# Lovkins little trim



## Lovkins mama (Dec 15, 2011)

Sir Lovkins got a little trim today :w00t: He has had one previously but I thought I would show you before and after.


----------



## LexiMom (Feb 7, 2012)

He is SO adorable


----------



## Sylie (Apr 4, 2011)

He is so cute. I know Texas is a big state, but I am thinking he needs to meet Rudy for a fun for all video.


----------



## Deborah (Jan 8, 2006)

He is a sweetie.:wub:


----------



## Furbabies mom (Jul 25, 2011)

Lovkins is really really really really cute!!!! His little trim looks perfect!


----------



## French Maiden (Feb 5, 2012)

what a handsom boy he is


----------



## Katkoota (Feb 18, 2006)

Soooooooo CUTE !!! You cant go wrong with this dude. He looks cute before and after :wub2: Did you trim the hair yourself?


----------



## Madison's Mom (Dec 26, 2007)

I love him! He is the cutest baby!!!!!,


----------



## hoaloha (Jan 27, 2012)

very nice!!! cute before and after


----------



## MalteseJane (Nov 21, 2004)

Very nice trim. Love his ears.


----------



## ckanen2n (Jan 2, 2012)

Such a handsome boy!


----------



## edelweiss (Apr 23, 2010)

Christina, he has a very expressive little, loving face. How old is he now---he looks so tiny!


----------



## Lovkins mama (Dec 15, 2011)

Katkoota said:


> Soooooooo CUTE !!! You cant go wrong with this dude. He looks cute before and after :wub2: Did you trim the hair yourself?


 No, I wish I did my is a groomer so I always use her.


----------



## Lovkins mama (Dec 15, 2011)

edelweiss said:


> Christina, he has a very expressive little, loving face. How old is he now---he looks so tiny!

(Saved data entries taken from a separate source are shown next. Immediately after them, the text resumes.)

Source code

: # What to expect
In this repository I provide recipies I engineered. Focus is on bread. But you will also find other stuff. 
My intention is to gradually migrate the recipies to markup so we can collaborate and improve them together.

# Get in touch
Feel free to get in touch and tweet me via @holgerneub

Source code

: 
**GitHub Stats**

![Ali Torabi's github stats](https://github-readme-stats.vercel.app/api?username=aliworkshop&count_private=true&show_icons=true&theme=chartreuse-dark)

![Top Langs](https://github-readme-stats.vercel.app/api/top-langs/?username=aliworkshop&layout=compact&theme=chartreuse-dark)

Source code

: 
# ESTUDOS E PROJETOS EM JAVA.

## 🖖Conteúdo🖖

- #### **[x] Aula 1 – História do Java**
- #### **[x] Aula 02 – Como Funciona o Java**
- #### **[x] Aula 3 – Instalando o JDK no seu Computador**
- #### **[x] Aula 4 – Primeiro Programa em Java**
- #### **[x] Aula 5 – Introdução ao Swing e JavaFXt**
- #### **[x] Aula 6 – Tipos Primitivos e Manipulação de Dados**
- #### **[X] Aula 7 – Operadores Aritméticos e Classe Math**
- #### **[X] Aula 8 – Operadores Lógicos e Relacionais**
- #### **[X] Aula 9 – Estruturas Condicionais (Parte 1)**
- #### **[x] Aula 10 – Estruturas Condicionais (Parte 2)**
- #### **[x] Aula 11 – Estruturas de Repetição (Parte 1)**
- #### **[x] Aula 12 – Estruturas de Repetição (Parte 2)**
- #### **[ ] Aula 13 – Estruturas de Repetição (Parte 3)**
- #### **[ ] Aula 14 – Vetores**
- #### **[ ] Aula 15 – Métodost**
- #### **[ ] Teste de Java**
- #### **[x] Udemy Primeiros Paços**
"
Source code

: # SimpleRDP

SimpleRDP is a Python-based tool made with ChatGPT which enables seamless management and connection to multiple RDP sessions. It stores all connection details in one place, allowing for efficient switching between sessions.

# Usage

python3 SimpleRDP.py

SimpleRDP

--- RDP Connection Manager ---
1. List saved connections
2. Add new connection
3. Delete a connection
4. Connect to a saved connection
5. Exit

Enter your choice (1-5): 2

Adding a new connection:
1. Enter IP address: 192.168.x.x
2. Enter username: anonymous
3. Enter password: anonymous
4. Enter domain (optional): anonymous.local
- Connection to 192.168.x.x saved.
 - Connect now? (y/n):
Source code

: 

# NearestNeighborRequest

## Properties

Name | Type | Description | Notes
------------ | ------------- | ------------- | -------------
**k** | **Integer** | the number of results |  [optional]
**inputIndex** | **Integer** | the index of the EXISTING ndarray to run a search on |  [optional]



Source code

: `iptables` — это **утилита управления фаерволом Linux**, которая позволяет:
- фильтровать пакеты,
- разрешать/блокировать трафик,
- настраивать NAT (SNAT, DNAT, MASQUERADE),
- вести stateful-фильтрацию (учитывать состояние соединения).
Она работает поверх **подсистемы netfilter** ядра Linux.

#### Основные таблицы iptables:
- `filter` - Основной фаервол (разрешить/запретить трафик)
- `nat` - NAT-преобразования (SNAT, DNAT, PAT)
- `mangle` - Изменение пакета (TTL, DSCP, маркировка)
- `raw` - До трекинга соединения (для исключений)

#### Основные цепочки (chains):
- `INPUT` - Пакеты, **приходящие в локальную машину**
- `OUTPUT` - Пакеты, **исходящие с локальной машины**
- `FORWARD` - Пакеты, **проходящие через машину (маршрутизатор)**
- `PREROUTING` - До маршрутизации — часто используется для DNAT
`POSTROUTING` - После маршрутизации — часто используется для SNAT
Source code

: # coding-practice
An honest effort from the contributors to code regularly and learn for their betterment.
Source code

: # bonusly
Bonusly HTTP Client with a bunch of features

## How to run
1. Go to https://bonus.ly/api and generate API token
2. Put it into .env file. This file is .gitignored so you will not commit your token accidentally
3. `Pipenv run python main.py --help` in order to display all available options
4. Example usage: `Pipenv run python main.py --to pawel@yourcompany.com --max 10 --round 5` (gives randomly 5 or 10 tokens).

He is seven months and he is tiny, but I love it he weighs about 4 pounds. Him's my wittle baby!


----------



## MoonDog (Jun 6, 2011)

And I thought that baby couldn't get any cuter!!! Him's just PRECIOUS!!!


----------



## Snowball Pie's Mommi (Oct 16, 2008)

Sir Lovkins looks simply adorable!:wub::wub::wub:


----------



## Lovkins mama (Dec 15, 2011)

thank you!


----------